- Page text -
Anyways, put CBR in Column C and we'll estimate that pre-1950 it is about 37.2 (our earliest data point). If we average the population over our different time spans and multiply by years and CBR we get approximate number of people born during that time span. We make that equation by typing the [in brackets] portion.  Move everything down so data starts in Row 4 and we have room for calculations.

(Cell D4) [=0.002] Million People Initially
(Cell D5) [=(C5/1000)*AVERAGE(B4:B5)*(A5-A4)]

Complete the column. Column E will be how many people are born up to that point. And Column F will be the ratio of current population to people ever.

(Cell E4) [=sum(D$4:D4)]
(Cell F4) [=A4/E4*100]

Complete the columns.  Cool! We really are about 1/8th of the population ever.  Here are some representative data points.


Making the CBR of nomadic hunter gatherer people's 20 or 50 (which are both defensible positions without much real data) only changes this by about 3%.  Interestingly, back when I heard the statistic, it might have been 1/10th of the population.  The fraction of "All People" who are currently alive has been steadily growing.

But what will happen in the future?

One Hundred... Billion... Dollars.  What? People?  That Doesn't Make sense.

To answer that, lets first have a little aside.  If you thought the growth of the twentieth century was scary, the following graph should be downright terrifying.


Keeping with the 50-year doubling trend would mean that in 200 years we could be looking at 100 billion people.  Even discounting the Earth's ability to sustain such a population, each person would only have a third of an acre of Earth's land-surface area.  Unless we started building underground.  This is obviously silly, right?

It May Be A Growing Problem

At what point will global growth slow?  Lets look forward to futuristic date of... 1970.  Yeah, this totally threw me for a loop too. I was taking the second derivative of population with respect to time, you know, like you do, and bamb!  It is glaring. Here is an even easier way to look at it. Find the average annual growth rate for each period:

(Cell G5) [=EXP(LN(B5/B4)/(A5-A4))-1]

Complete the column and you see that for most of human history there has been low or no growth in population followed by furious activity in the last thousand (and especially hundred) years.


Lets zoom in.


Correlation is not causation, but it certainly looks like artificial fertilizer helped increase the growth rate.  As for the decline, it could be many things.  China instituted its one-child policy, many economies slowed down, but importantly, lots of countries modernized their view about contraception and women's rights.  If we extrapolate the rate of growth, we eventually get down to zero.  At that point our population would stabilize at right around 10 billion people.


So that slowing is good news for the planet (also confirmed by the US Census and UN independent estimations), but bad news for our odds in the zombie apocalypse.  Even worse is that we start losing our edge even before the population stabilizes.

Undead Reckoning

Lets take a minute to think about what we really want to know and what we already know.  We know there is a ratio of "Current Population" to "All People Ever".  We know this ratio changes.  We want to know when that ratio is going to stop changing in the positive direction, and start going down.  In math or physics, we would call this "finding the maximum of a curve" and would accomplish this by defining the derivative of the ratio with respect to time and finding where it goes to zero.  That is where it stops changing.  If you dislike reading the maths, this might be a good time to skip to the graph.  Basically we are doing a related rates problem:


We already have the rate of current population growth, but to bring this forward, I first need to tell you how I made the extrapolations.  Start by taking a derivative of population growth. This is just the change in population growth over a change in time.

- Work to do -
A - Do these statements agree with the population-growth text? For each, answer yes or no and quote the words that decide it.
(i) Setting the birth rate of nomadic hunter-gatherers at 20 or 50 shifts the result by only about 3%.
(ii) If the growth rate is extrapolated down to zero, the population would level off at about 10 billion.
(iii) Continuing the 50-year doubling trend could give 100 billion people within 100 years.
B - Go on with the population-growth text from where it stops.
The data further down is separate material, not part of the population-growth text.

- Material shown -
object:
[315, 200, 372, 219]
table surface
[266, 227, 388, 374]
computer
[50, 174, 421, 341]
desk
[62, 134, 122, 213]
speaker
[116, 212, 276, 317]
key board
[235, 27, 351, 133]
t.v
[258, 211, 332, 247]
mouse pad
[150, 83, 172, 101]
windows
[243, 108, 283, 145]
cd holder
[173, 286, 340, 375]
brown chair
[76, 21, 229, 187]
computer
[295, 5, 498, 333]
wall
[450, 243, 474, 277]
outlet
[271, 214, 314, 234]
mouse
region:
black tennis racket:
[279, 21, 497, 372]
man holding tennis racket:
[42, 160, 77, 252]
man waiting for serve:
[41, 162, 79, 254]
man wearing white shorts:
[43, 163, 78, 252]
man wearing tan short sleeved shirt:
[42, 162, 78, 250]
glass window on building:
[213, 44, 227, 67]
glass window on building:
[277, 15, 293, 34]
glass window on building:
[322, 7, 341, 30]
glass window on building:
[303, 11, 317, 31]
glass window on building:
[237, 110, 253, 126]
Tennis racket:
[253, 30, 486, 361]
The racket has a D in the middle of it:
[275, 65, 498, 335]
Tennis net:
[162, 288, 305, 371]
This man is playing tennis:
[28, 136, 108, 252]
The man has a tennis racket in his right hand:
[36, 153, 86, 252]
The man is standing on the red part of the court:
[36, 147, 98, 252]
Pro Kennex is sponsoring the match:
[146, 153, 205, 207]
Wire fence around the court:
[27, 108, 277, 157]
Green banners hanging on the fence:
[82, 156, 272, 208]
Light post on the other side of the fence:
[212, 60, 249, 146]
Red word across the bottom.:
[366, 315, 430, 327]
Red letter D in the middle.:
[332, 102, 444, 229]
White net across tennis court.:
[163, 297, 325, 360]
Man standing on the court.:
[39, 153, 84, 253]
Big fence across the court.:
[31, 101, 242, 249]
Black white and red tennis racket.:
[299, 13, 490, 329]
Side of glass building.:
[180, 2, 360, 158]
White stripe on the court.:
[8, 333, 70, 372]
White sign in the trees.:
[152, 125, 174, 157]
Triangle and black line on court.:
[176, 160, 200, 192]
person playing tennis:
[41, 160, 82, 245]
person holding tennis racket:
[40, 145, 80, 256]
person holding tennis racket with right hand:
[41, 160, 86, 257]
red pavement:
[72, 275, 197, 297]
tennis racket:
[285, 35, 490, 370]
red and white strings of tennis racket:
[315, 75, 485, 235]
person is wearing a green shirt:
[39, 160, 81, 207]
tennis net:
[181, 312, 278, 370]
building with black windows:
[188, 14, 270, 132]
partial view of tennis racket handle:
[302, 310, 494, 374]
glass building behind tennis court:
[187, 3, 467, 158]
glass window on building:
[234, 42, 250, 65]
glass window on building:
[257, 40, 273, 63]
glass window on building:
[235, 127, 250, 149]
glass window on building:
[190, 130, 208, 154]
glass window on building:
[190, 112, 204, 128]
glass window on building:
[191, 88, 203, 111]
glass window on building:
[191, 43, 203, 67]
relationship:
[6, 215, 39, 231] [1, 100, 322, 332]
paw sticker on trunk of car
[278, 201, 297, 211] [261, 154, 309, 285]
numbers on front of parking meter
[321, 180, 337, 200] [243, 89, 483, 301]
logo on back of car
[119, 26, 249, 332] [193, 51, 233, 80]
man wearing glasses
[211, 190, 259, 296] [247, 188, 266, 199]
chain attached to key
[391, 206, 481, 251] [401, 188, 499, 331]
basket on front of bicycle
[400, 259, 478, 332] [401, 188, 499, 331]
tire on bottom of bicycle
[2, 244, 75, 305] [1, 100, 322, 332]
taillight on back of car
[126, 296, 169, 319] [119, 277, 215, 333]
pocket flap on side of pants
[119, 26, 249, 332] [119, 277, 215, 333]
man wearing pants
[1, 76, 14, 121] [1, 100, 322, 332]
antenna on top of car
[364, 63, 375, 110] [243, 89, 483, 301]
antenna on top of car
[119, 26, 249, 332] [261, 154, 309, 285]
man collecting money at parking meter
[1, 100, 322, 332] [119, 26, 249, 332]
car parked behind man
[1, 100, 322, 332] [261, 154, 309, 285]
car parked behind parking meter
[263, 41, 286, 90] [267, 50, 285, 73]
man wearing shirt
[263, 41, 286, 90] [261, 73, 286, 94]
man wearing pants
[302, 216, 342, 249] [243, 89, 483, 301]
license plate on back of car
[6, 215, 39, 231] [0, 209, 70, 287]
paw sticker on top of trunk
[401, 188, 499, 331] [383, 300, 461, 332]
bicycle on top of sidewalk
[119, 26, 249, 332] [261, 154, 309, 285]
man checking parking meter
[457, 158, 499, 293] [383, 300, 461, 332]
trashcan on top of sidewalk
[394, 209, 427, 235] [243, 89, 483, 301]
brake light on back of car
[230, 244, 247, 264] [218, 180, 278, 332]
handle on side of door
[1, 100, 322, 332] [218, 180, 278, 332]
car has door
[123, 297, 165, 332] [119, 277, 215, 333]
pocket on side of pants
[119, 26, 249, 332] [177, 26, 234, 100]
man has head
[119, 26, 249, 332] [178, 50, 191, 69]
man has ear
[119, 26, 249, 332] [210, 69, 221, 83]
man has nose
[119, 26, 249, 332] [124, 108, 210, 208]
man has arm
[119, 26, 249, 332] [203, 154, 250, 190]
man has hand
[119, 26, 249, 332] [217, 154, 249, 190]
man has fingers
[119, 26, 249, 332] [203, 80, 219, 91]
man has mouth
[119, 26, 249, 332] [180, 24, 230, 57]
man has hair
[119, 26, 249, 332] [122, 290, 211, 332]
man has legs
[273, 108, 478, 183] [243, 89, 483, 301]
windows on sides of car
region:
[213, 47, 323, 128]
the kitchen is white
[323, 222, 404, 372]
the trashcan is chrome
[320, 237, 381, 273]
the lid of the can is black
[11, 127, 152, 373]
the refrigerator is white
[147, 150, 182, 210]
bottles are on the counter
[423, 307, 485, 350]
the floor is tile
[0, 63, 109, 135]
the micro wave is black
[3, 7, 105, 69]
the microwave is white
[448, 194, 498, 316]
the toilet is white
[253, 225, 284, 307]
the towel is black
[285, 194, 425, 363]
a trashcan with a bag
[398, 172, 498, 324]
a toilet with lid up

- Per-task answers -
A -
(i) Yes: "only changes this by about 3%."
(ii) Yes: "At that point our population would stabilize at right around 10 billion people."
(iii) No: "in 200 years we could be looking at 100 billion people."

B -
(Cell H6) [=(G6-G5)/(A6-A5)]

Complete the column, and you have the increase or decrease in population growth per-year.  This data  is often very noisy, but recently it has been remarkably stable, with a value of around -0.03%.  The negative means that the rate of population growth is decreasing each year.  To extend it past 2013, I calculate the moving average of the previous 40 years:

(Cell H107) [=AVERAGE(H67:H106)]

When you complete the column (and add a hundred years to column A) you can extrapolate the growth rate:
(Cell G107) [=G106+H107]

And you can increase (or decrease) your future population and total of "All People Ever":

(Cell B107) [=B106*G107]
(Complete all other rows)
(Add in estimates of CBR for future years)

Now we are back to the graph I showed previously, so let's look at the growth rate for "All People Ever":
(Cell I5) [=EXP(LN(E5/E4)/(A5-A4))-1]

Plotting these two on the same graph demonstrates that the "Current Population" rate passes over the "All People Ever" rate well before the "Current Population" rate reaches zero (and our population stops growing).  


So our best chances are in the year 2059 when 15.21% of All People Ever will currently be alive.  This may seem counter intuitive since "Current Population" will still be growing, but one rationalization is that while "All People Ever" is just based on births, "Current Population" is based on births and deaths, meaning that "All People Ever" will start growing faster than "Current Population".  (And theoretically, integrating the area under the Current Population curve between the "maximum ratio" date and the "population stabilizes" date will yield a number of people that will die after the best zombie apocalypse date but before current population decreases.)

Boneheaded Oversight

Of course, as my wife mentioned to me when looking over my first draft, we shouldn't really be afraid of people who are dead for such a long time that they are just bones.  Those aren't real zombies.  Let's limit it to just people who might still be creepy looking.  What is the ratio of people alive today to people who died in the last 50 years?

(Cell J44:J206) = Crude Death Rate (CDR)
(Cell K44) [=(J44/1000)*AVERAGE(B43:B44)*(A43-A44)]
(Cell L93) [=A93/SUM(K44:K93)]

Complete the columns and graph.


Looking at it this way our odds are much better.  There are currently 2.86 people alive for each person dead in the last 50 years.  On the other hand, our advantage goes away even sooner, due to the stabilization of our CDR.  Here's hoping that the zombie apocalypse is right around the corner?

-----



Wednesday, July 10, 2013

Finding Your Rebalance

In which I use a lot of fancy math to tell you to buy low and sell high.


Aaaaaaand We're Back

So much for sticking to my once-a-week schedule, but thanks for coming back!  I've been thinking about today's post for a long time, but have been too busy to actually model anything until the last couple days.  While I've been teasing with several recent finance posts, this one comes closest to my actual philosophy.  That said...

I am not a financial planner.  You should do your own research and make your own financial decisions based on what is best for you.  Also, I highly recommend making a leveraged buyout offer for Dell Computers.  Everyone I know who has done it is now a billionaire.

Winning!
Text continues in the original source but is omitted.